[Assigned task 1]: In the bulldozers notebook, which lubridate function converts the sale date from a string to date-time format?
[Assigned task 2]: Retype everything in the bulldozers notebook from "In this notebook" down to "library(tidyverse)", character for character.

[Selected passage]:
========
Blue Book for Bulldozers Kaggle Competition

In this notebook I work through the Blue Book for Bulldozers dataset.

Data for and information on this Kaggle competition can be found here.

library(tidyverse)
library(lubridate)
library(visdat)
library(randomForest)
library(caret)
library(e1071)

Read in the data and inspect the various data types. As the saldedate variable is represented as a string, we convert it to date-time format using lubridates mdy_hm.

PATH = "data/bulldozers/"

data_raw = read_csv(str_c(PATH, "Train.csv"))
data_raw$saledate = mdy_hm(data_raw$saledate)

It is apparent that there may be a lot of missing values in our data. To visualize the extent of these missing values we will use vis_miss, then display the proportion of missing values for each column.

require(scales)
========
[Data shown]:
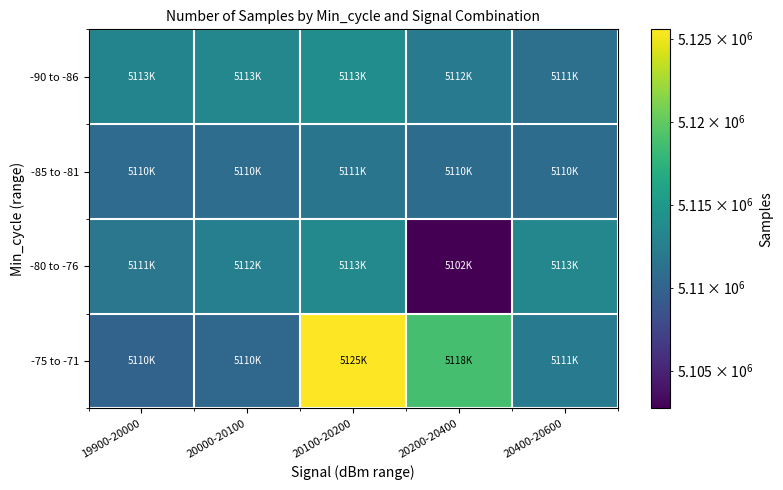

Which series has the largest total across all categories?

-75 to -71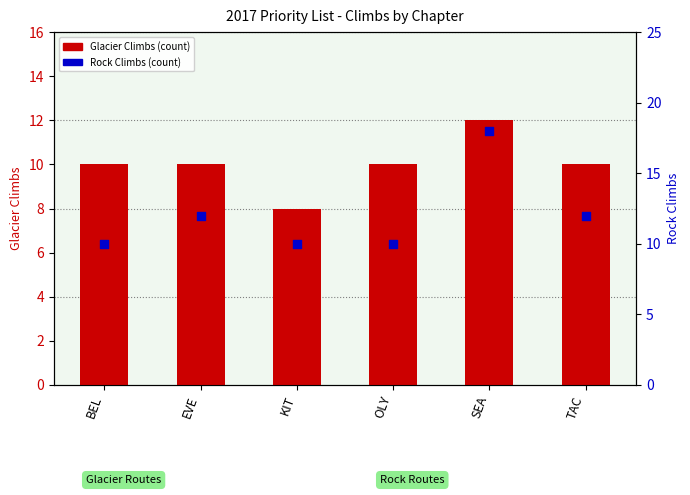

Which series contains the lowest Y value?

Glacier Climbs (count)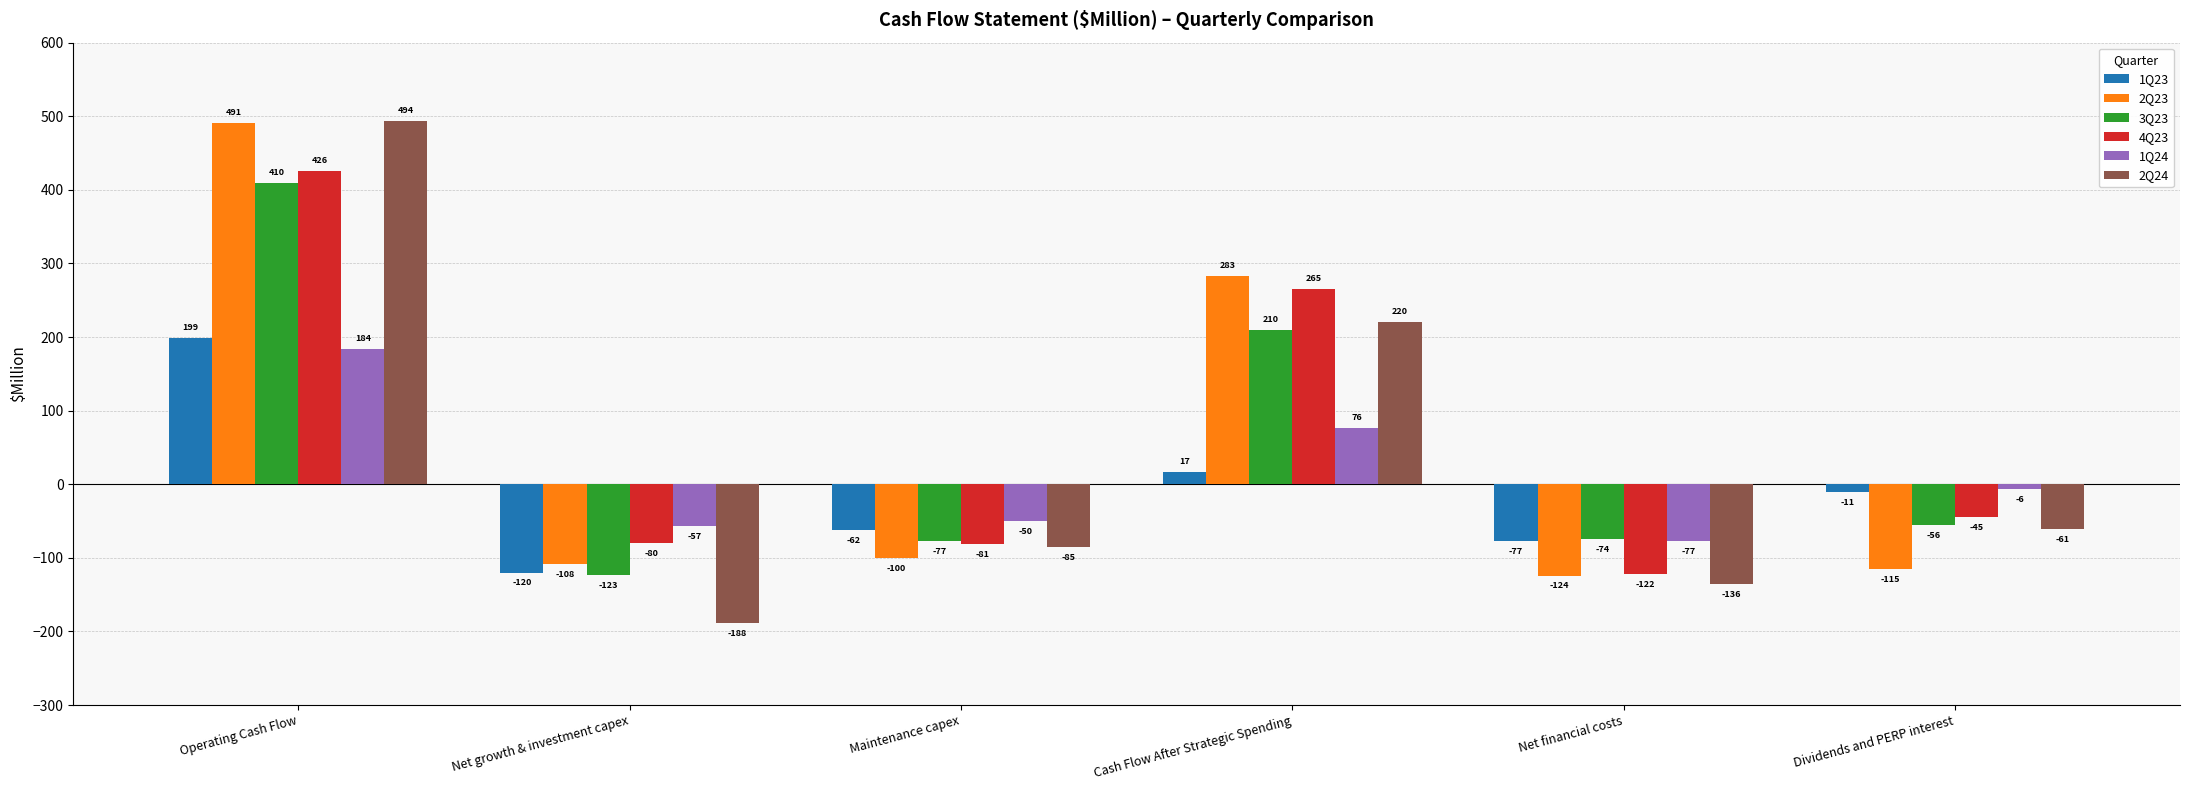

How many categories are shown in the chart?

6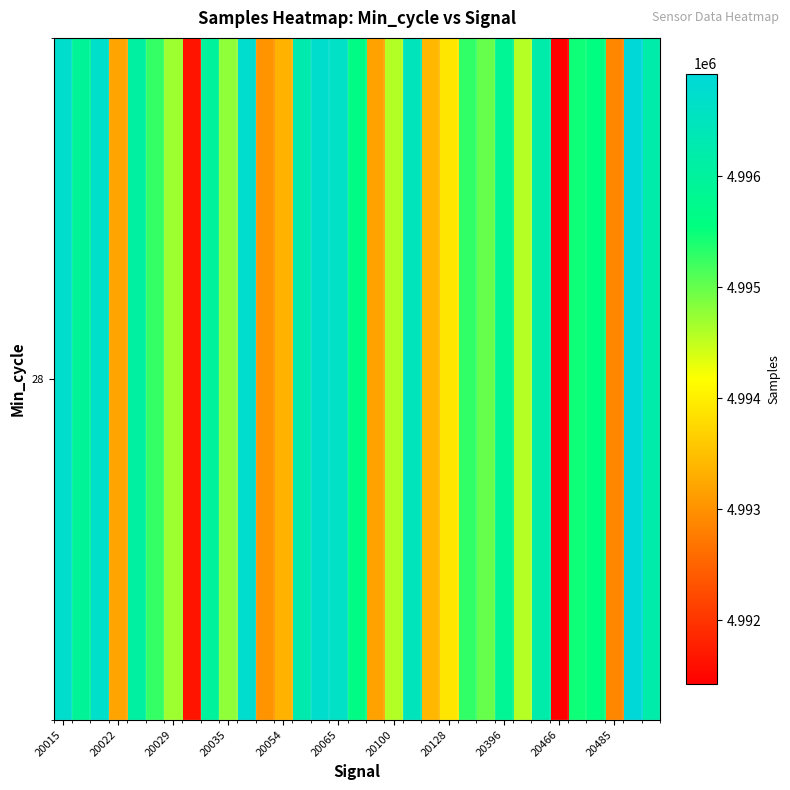

True or false: the data shows 7853665 at 20035.

False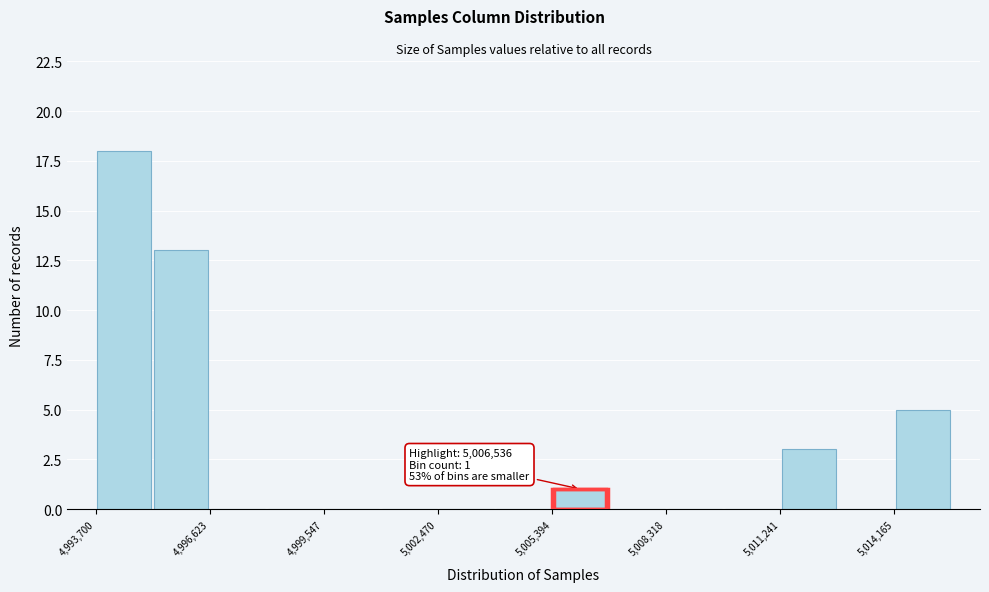

Around what value on the x-axis is the tallest bar? Give the approximate position of its centre, as read against the axis.

4994500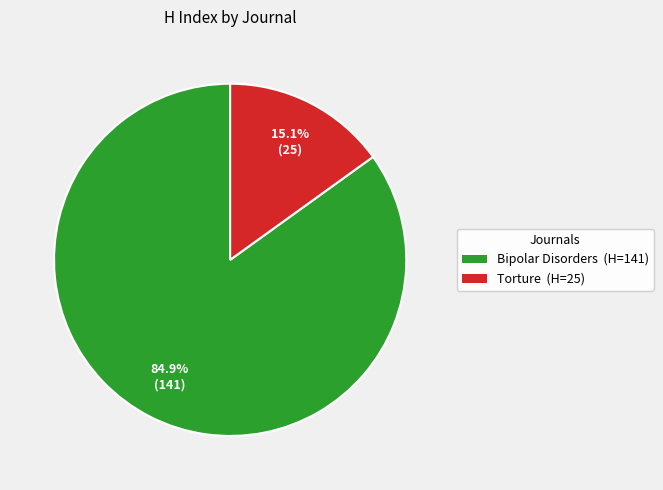

What percentage is the Bipolar Disorders slice, to the nearest percent?

85%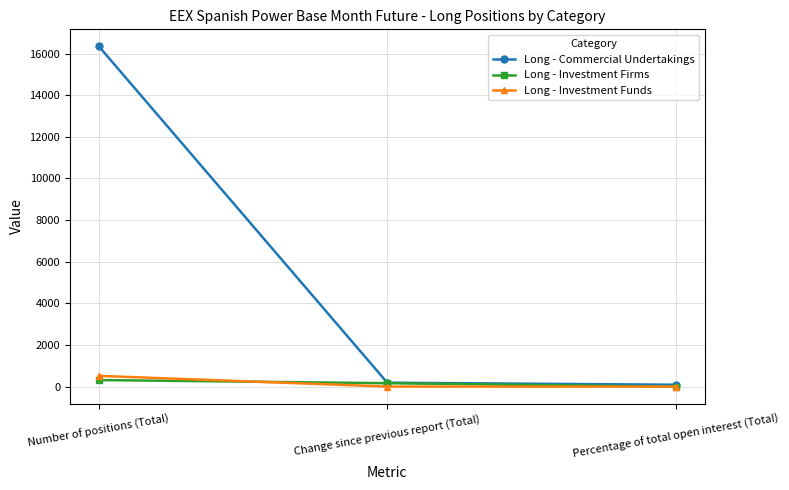

True or false: Long - Investment Funds has a value of 520.1 at Number of positions (Total).

True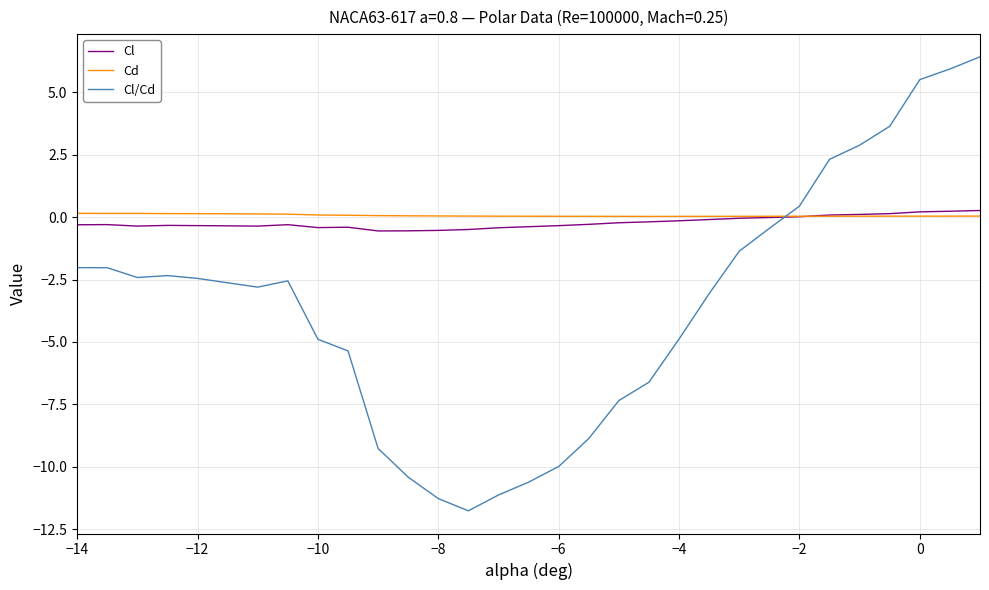

Which series has the largest range (max minus min)?

Cl/Cd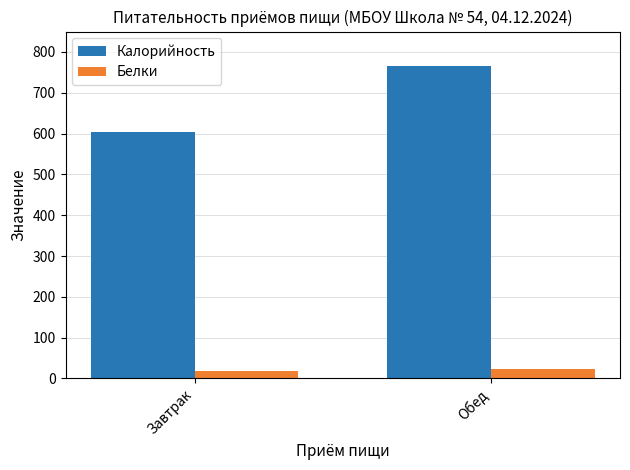

Reading left to right, list all the values displayed in this chart.

Калорийность: 604.0	766.3
Белки: 18.1	23.7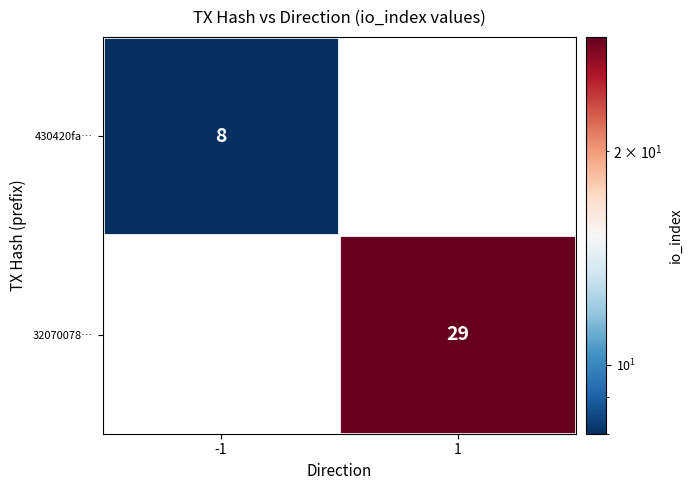

At how many categories does at least one series exceed 27?

1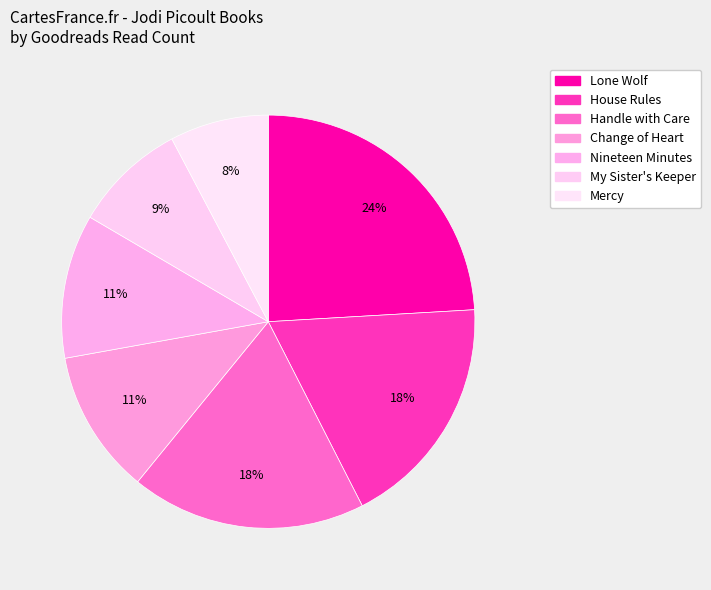

Which has a higher value, Mercy or Lone Wolf?

Lone Wolf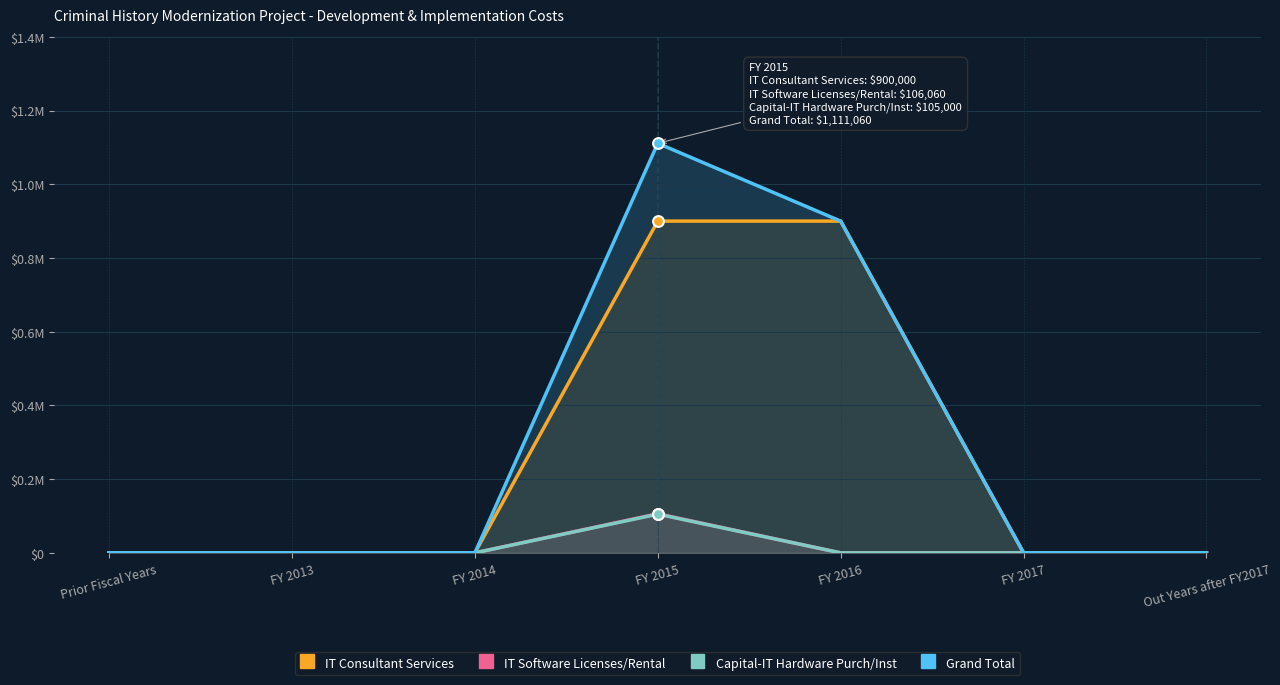

Is the value of IT Consultant Services at Out Years after FY2017 greater than the value of Grand Total at FY 2016?

No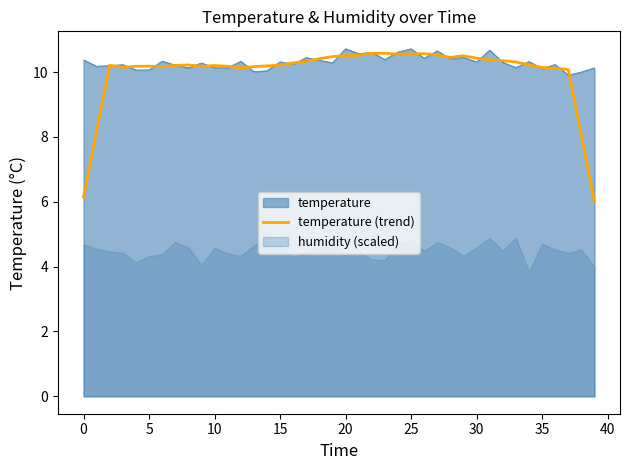

Which category has the lowest value across all series?

39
========
[Response area 1]: mdy_hm

[Response area 2]:
In this notebook I work through the Blue Book for Bulldozers dataset.

Data for and information on this Kaggle competition can be found here.

library(tidyverse)